■ **Aim of the task**: Print exactly the lines below between the line holding "Lezbiyenlik tarihi" and the line holding "Le 11/12/2024", inclusive, and nothing more.
Extracted records: Begin
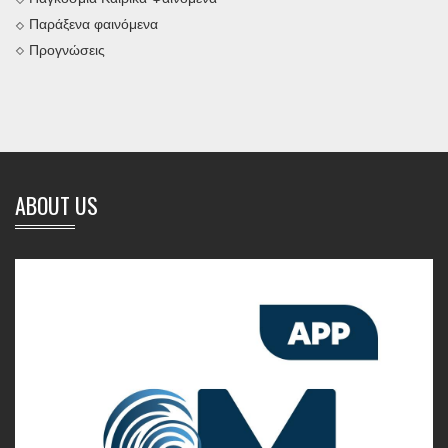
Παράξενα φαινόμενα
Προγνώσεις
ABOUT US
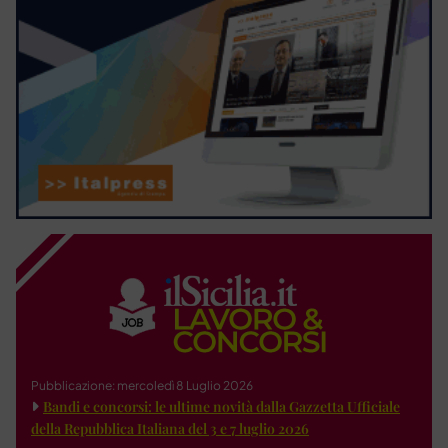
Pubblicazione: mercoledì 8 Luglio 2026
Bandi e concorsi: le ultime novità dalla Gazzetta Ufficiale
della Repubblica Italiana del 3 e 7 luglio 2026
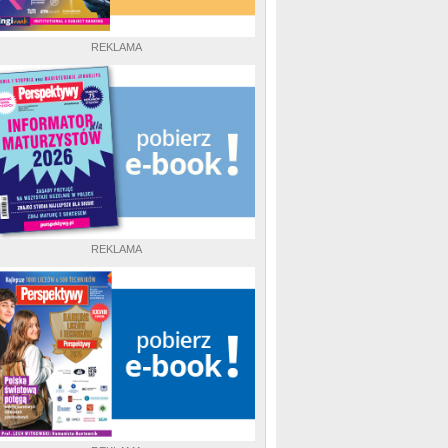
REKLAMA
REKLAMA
Extracted records: End
Extracted records: Begin
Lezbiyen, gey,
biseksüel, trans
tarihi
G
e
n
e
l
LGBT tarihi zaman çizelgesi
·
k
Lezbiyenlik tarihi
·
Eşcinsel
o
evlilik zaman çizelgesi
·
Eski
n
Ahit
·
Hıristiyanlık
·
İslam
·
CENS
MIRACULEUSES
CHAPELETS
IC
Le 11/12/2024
Extracted records: End
■ **Written answer**:
Lezbiyenlik tarihi
·
Eşcinsel
o
evlilik zaman çizelgesi
·
Eski
n
Ahit
·
Hıristiyanlık
·
İslam
·
CENS
MIRACULEUSES
CHAPELETS
IC
Le 11/12/2024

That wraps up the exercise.